Matoc said the Central Bank must strengthen its national banks and reduce reliance on foreign banks.

Edmund Yakani, the Executive Director for the Community Empowerment Organization CEPO told Radio Tamazuj in a separate interview that he doesn’t believe the current Minister of Finance will build a transparent ministry if he doesn’t clear some of those directors in the Ministry of Finance.

“If you bring Jesus Christ, the savior, the Son of God, and appoint him as the Minister of Finance in South Sudan with those corrupt directorates, believe me, Jesus will never work cleanly with the Holy Spirit. Jesus will be accused of being corrupt, simply because there are directors and inspectors in the ministry of finance that is more corrupt and they have hijacked the Ministry of Finance to become their property,” Yakani said.

The activist urged the government to immediately put in place a proper financial system that will clear these corrupt officials, saying they have negatively affected the markets in the country.

“There is a need to investigate the civil servants working in all government revenue collecting entities from the ministry of finance - migration, customs, traffic - and to everywhere where everybody has the mandate to collect revenue, they must be investigated before the reshuffle,” Yakani said. “If you reshuffle them, you will move Zacchaeus from the ministry of finance to migration and move maybe Judas Iscariot's from migration to customs. They can communicate and will remain.”

Activist Yakani said the current economic crisis needs technical expertise and not political appointees. He recommended to the president to constitute committees composed of academia, such as university economists, to investigate the employees that are working in the revenue collecting entities.

“If you are moving with goods from Juba to Wau you will face over 15 roadblocks and these blocks all of them have taxes,” he said. “Some of them are called removing the robe fees, fire brigade’s fees, wildlife fees, and even including the defense, they are also collecting revenues.”

Yakani also suggested that there is a need for the government to encourage the South Sudanese pounds SSP by making it the currency of trading in South Sudan.

“When you go to a hotel you will get the invoice in dollars not in SSP and the government is not contributing to empowering the SSP to become the currency to be used in the market. Even an electric power in Juba is selling tokens to the citizens in dollars. Look at these corrupt practices,” he said.

The economist Matoc said commercial banks are partly to blame for the low use of SSP, saying they should ensure that customers can access their money when they need it.

“I am looking at it as a joint blame among the government, banks and citizens as well,” Matoc said. “Our economy is not productive because our money is kept at home and we all depend on dollars. That is why the money is not being circulated. Our people don't know about business, that is what is making our economy weak.”

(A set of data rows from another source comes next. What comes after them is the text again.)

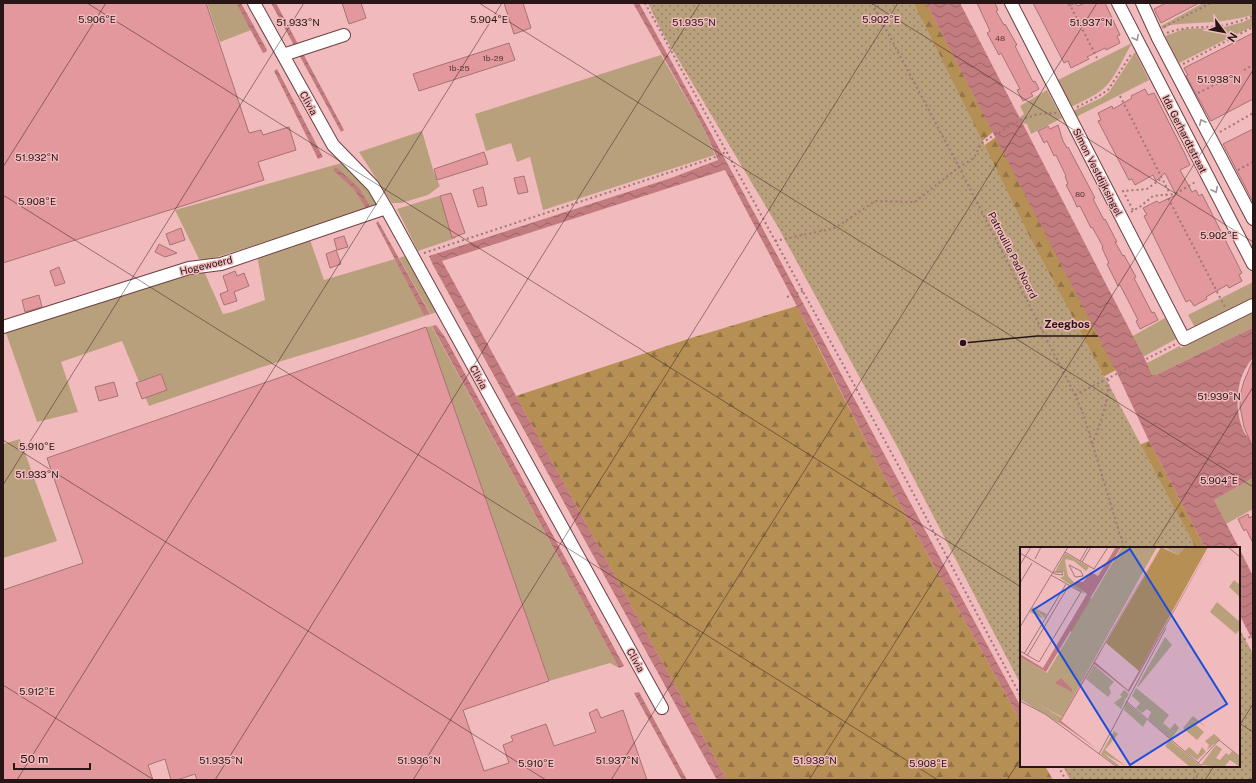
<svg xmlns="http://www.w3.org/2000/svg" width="1256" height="783" font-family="'Public Sans',sans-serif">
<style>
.grass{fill:#b9a07d}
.forest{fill:url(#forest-firs)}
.park{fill:url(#park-dots)}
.water{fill:url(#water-waves)}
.building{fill:#e2989c;stroke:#a67375}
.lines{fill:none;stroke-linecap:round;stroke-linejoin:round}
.minor-casing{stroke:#6e4043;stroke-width:14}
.path{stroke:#9f7678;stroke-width:2;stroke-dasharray:2 3;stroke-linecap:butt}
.minor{stroke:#fff;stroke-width:12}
.oneway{stroke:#9e9696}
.ticks{fill:none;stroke:#281516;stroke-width:1;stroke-opacity:0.45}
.labels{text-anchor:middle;stroke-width:3;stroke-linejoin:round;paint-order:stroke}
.number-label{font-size:8px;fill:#563638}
.street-label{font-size:10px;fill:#281516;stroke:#f1babc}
.inset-road{fill:none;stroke:#a1787a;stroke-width:1}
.view{fill:#1d4ed8;fill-opacity:0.15;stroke:#1d4ed8;stroke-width:2}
.inset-edge{fill:none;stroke:#281516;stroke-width:2}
.ticks-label{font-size:10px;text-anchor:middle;fill:#281516;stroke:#f1babc;stroke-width:3;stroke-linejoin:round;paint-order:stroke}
.leader{fill:none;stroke:#281516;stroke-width:1.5}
.callout-dot{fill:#281516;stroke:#f1babc;stroke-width:1.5}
.callout-label{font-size:11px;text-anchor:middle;font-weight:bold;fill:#281516;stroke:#f1babc;stroke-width:3;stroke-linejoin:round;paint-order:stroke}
</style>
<defs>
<pattern id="forest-firs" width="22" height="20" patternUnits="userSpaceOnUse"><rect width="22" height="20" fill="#b68f55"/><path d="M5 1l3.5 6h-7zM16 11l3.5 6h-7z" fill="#947445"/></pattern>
<pattern id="park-dots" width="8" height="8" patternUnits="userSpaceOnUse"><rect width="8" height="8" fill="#b9a07d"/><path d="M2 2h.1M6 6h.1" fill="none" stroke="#968165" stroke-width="1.8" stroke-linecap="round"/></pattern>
<pattern id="water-waves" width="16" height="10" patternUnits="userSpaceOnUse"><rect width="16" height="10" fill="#c27b7e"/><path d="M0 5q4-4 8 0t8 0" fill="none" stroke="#9e6466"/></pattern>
</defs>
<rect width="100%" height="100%" fill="#f1babc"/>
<path class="grass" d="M207 3H236L251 30 220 42Z
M1203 3H1253V15C1226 23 1198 22 1170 25L1163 29 1161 26Z
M1253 17V26L1179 63 1165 36 1184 29 1217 28 1229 26 1243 22Z
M1132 43C1124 56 1116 77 1104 88 1095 96 1081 102 1069 108L1056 81Z
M1135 52 1149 80 1074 118 1071 112 1101 98 1109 92Z
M661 55 703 127 715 155 543 210 530 157 517 162 511 143 486 151 475 114Z
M1047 90 1062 118 1031 134 1027 124 1022 123 1019 118 1024 114 1020 106Z
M422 131 434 173 440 186 428 195 401 203H392L359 152Z
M345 162 366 182 379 204 357 214 210 259H199L175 210Z
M442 195 456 238 418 251 397 209Z
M309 237 324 280 395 259 424 314 430 313 399 258 411 254 440 311 364 336 262 367 149 406 122 341 61 362 78 412 37 422 5 330 203 269 223 314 232 312 265 300 257 255Z
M1253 282V299L1196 329 1188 315Z
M1253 312V329L1252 328 1156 375H1152L1147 363 1180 346 1181 348Z
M1165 318 1176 339 1139 359 1129 338Z
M434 326 432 327 619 668 610 663 549 681 426 327Z
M20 439 57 541 3 558V444Z
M1253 478V509L1226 524 1214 500Z"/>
<path class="forest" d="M880 3H926L993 132 980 143Z
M996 137 1116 370 1082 388 982 147Z
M797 306 879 467 1021 722V766H1045L1053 780H727L516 396 691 338Z
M1149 441 1205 548H1149L1122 452Z"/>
<path class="park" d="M648 3H914L1030 237 1196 548H1021V685L898 448 778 227 662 32Z
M1239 628 1253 654V780H1070L1063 766H1239Z"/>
<path class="water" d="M236 3H241L267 50 266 52 263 53Z
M271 3H276L344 130 341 132Z
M633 3H639C769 236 893 473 1021 707V722L879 467 820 350 725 170 442 261 727 780H717L433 265 429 256 671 178 718 160 703 127Z
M926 3H960L1147 363 1152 375H1156L1252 328 1253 329V358C1236 376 1233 409 1244 432 1246 436 1252 440 1253 444 1255 453 1253 469 1253 478L1214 500 1239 548H1205L1149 441 1117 373Z
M277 69 323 157 318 159 274 71Z
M336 167 359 188 370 206 366 208 354 189 333 170Z
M378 221 430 314 424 315 376 223Z
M436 325 445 337 624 666 619 668 432 326Z
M1239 548 1253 576V641L1239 614Z
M639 692 687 780H682L634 693Z"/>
<path class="building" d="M3 3H206L249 133 261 130 263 135 289 127 296 150 258 162 264 180 3 263Z
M342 3H361L366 18 349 24Z
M504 3H523L531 28 514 34Z
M977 3H995L998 10 996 11 1004 25 1005 24 1017 45 1015 46 1033 82 1035 81 1039 89 1031 93 1033 96 1023 101 1017 90 1020 89 1001 53 999 55 987 33 990 31Z
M1033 3H1067L1069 6 1075 3 1078 6 1085 3H1105L1120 35 1117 36 1120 43 1106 50 1105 48 1087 57 1089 59 1071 68 1068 61 1064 63Z
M1166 3H1199L1161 23 1154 9Z
M1253 33V99L1211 121 1186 76 1188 75 1184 68Z
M509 43 515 60 419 91 413 74Z
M1145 89 1148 95 1154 93 1184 152 1190 165 1180 170 1192 192 1196 190 1199 196 1202 194 1242 273 1239 275 1242 281 1229 288 1227 285 1206 297 1207 299 1194 306 1190 300 1186 302 1144 216 1147 215 1143 208 1157 201 1159 203 1176 195 1165 173 1156 181 1153 175 1135 185 1132 179 1129 180 1098 121 1101 120 1098 113 1112 106 1113 109 1132 98 1131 96Z
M1058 125 1063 141 1067 148 1068 147 1095 198 1093 199 1104 220 1105 219 1117 242H1115L1123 256 1124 255 1136 277 1134 278 1152 313 1154 312 1158 320 1140 329 1136 321 1138 320 1131 306 1120 285 1118 286 1107 264 1109 263 1102 248 1103 247 1100 241 1092 227 1091 228 1080 206 1077 207 1072 196 1066 185 1068 184 1065 176H1066L1056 155 1054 156 1047 141 1044 143 1038 131 1048 126 1050 129Z
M1253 129V202L1223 144Z
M484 152 488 164 437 180 434 169Z
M524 176 528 192 518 194 514 178Z
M483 187 487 205 478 207 473 190Z
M451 193 465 233 452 238 440 196Z
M181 228 185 240 170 245 166 234Z
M344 236 348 247 337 250 334 239Z
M159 244 177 253 165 257 155 252Z
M336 250 341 264 330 268 326 254Z
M59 267 65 283 55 286 50 271Z
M235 271 237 276 244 273 249 286 234 292 237 301 224 305 220 294 228 291 223 276Z
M39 295 42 307 25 312 22 300Z
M426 327 549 681 463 710 484 771 509 763 503 745 513 741 511 736 546 724 554 746 596 732 589 713 597 709 601 718 623 710 647 780H197L195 774 177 780H171L165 759 148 765 153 780H3V590L83 563 47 458Z
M1253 360V448L1244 427 1240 406 1241 392 1244 381Z
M161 374 167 390 142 399 136 383Z
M114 382 118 396 99 401 95 387Z
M1248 514 1249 518 1253 516V543L1246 529 1244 531 1238 519Z"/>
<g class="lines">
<defs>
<path id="minor" d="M254 3 333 145 373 186 386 208 662 708
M1011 3 1184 339 1253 305
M1118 3 1253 264
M1142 3 1158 38 1253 219
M283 55 344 35
M3 327 189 268 221 264 386 208"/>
</defs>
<use href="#minor" class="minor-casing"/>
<path class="path" d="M645 3 903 474 1021 697
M872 3 959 167 1075 395 1084 416 1124 548
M1069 3 1097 58
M1164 27 1211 3
M1167 33C1185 26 1201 28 1220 26 1231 24 1243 20 1253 16
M1183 64 1253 27
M1244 70 1253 65
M1198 93 1233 76
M1120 96 1170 194
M1077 107 1097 97 1108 90 1132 53
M1220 132 1253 113
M1238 170 1253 162
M1166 194 1225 307
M1133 210 1123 191 1147 189 1162 178
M1131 212 1141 206 1153 196 1175 194 1197 181
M775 241 835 228 875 201 915 202 959 167 971 160 975 156 981 144 991 137 1021 120 1038 114 1056 113
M424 253 713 158 726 152
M787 297 803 291
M1075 395 1176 344
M1092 444C1099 428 1111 395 1108 378
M1239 641 1253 636
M1058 766 1066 780
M1193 766 1198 780"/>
<use href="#minor" class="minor"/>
</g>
<defs><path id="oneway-chevron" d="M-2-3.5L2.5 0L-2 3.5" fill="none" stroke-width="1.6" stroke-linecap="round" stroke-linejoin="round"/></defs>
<g class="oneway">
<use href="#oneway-chevron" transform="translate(1136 38) rotate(63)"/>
<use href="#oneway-chevron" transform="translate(1202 122) rotate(-117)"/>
<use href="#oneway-chevron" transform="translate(1215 190) rotate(63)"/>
</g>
<path class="ticks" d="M87 3 1021 587M479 3 1253 487M871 3 1253 242M3 167 106 3M3 195 938 780M3 440 546 780M3 485 304 3M1152 548 1253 387M3 685 154 780M1239 723 1253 732M1239 726 1253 704M17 780 502 3M215 780 700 3M413 780 898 3M611 780 1097 3M809 780 1253 70M1007 780 1021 758M1205 780 1214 766"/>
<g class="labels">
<g class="number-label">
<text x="1000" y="41">48</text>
<text x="493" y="61">1b-29</text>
<text x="459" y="71">1b-25</text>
<text x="1080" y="197">80</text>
</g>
<g class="street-label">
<text transform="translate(309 103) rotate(61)" y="4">Clivia</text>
<text transform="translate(1185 134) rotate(63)" y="4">Ida Gerhardtstraat</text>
<text transform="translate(1098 172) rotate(63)" y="4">Simon Vestdijksingel</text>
<text transform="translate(1013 255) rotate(63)" y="4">Patrouille Pad Noord</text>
<text transform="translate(206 265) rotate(-13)" y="4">Hogewoerd</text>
<text transform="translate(479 377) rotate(61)" y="4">Clivia</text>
<text transform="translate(636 660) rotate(61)" y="4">Clivia</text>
</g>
</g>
<g transform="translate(1020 547)">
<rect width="220" height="220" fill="#f1babc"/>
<path d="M144 0H165L158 8ZM45 6 69 20 66 24 54 14 46 12 45 14 48 29 66 48 40 31 44 29V25H35ZM214 33 220 38V50L209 40ZM197 55 220 75V82L216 87 190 65ZM12 60 27 67 25 71 16 63 24 72 10 65ZM145 90 152 98 118 140 117 139ZM74 118 94 135 89 140 91 146 88 150 66 132ZM115 140 149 168 143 176 150 182 155 176 159 181 151 192 128 172 131 165 127 162 122 166 116 161 120 156 112 149 116 141ZM104 143 109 147 105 153 103 151 105 154 101 162 94 156 102 150 100 148ZM0 146 42 171 39 176 0 152ZM106 155 127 173 123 180 104 163ZM173 169 187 181 179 175 176 178 184 185 177 193 163 181ZM94 184 98 187 85 203 107 220 83 206 101 220H98L81 207ZM194 187 200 192 187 203 189 198 185 194ZM150 193 182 220H170L145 199ZM196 198 202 202 196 211 200 213 206 206 209 208 212 204 220 211V220L210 213 204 220 181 218ZM169 200 178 208 182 200 186 205 177 213 165 204Z" fill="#b9a07d"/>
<path d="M141 0 158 8 165 0H188L119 124 86 96ZM70 51 75 54 52 85 50 84Z" fill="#b68f55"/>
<path d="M102 0H137L42 170 0 147V110L27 126Z" fill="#b9a07d"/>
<path d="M96 0H101L26 125 0 110V107L23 121 67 47 54 38 55 35H63L71 25 78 29ZM140 0 75 115 108 143 190 0 109 145 74 117 41 174 77 202 39 175ZM41 131 52 142V145L35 136Z" fill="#c27b7e"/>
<path class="inset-road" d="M208 0 220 10M45 5 74 22 88 0M0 6 35 27 43 28 42 25H33M15 12 21 0M60 14 68 0M62 15 71 0M0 18 11 0M49 18 61 24 63 29 55 30ZM0 36 12 16M0 80 48 0M0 104 19 115 61 45 31 28M4 107 46 37M7 109 49 38M0 154 25 167 97 220M106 154 183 220M79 207 146 81M178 216 199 193 220 210"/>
<path class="view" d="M110 2 207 157 110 218 13 63Z"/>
<rect width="220" height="220" class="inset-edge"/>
</g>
<g class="ticks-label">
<text x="97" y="23">5.906°E</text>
<text x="489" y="23">5.904°E</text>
<text x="881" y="23">5.902°E</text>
<text x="298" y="26">51.933°N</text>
<text x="694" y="26">51.935°N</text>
<text x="1091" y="26">51.937°N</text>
<text x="1219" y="83">51.938°N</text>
<text x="37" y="161">51.932°N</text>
<text x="37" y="205">5.908°E</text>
<text x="1219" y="239">5.902°E</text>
<text x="1219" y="400">51.939°N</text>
<text x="37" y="450">5.910°E</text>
<text x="37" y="478">51.933°N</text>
<text x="1219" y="484">5.904°E</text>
<text x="37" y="695">5.912°E</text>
<text x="221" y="764">51.935°N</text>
<text x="419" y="764">51.936°N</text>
<text x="617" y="764">51.937°N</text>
<text x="815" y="764">51.938°N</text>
<text x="536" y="767">5.910°E</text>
<text x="928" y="767">5.908°E</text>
</g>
<path class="leader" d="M963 343L1037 336H1098"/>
<circle class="callout-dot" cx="963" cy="343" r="4"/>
<g class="callout-label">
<text x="1067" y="328">Zeegbos</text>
</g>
<rect width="1256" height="783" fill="none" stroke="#281516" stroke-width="8"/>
<g transform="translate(1224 32) rotate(122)" stroke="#f1babc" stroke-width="3" paint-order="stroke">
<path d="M0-3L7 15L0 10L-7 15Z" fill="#281516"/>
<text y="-6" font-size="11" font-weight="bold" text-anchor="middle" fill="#281516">N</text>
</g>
<path d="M14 763v6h76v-6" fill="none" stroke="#281516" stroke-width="2"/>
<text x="20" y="763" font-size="12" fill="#281516" stroke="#f1babc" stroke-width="3" paint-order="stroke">50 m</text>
</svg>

“But when a citizen goes to a bank and there is no cash available, this will make them withdraw their trust in that bank,” he added. 

Matoc said one of the worst contributors to the economic downfall is related to foreigners controlling much of the market. He said that makes it more difficult for the government to impose policies that bolster the local economy.

“Foreigners are here to make money and when they earn they take it outside the country. They take money from here and go to Uganda, Kenya, and other places to build houses there,” Matoc noted.

He said even South Sudanese business people don’t always feel encouraged to invest within South Sudan.

Yakani further called on the parties in government to commit themselves to the implementation of the peace agreement as the only option and long-term strategy in correcting the situation.

Currently, in South Sudan, it takes nearly 180 SSP to buy one US dollar with the Central Bank’s rate. At the beginning of 2016, it only cost 17 SSP for one US dollar. 

The currency has been losing value for years. On the black market, it now costs between 500 and 600 SSP for one dollar while in 2013 and 2014 the rate was steady at around 4 SSP to a dollar.

To stabilize the economy, experts say banks need to ensure they have enough funds for people to withdraw regularly. That requires the responsibility of all sectors - including the citizens.

Matoc said for things to improve, people need to invest in South Sudan.

“If you don’t invest your cash, there is no benefit in your money. You don’t have to treat cash and keep them in the house as cows or goats. No, it is different,” he advised.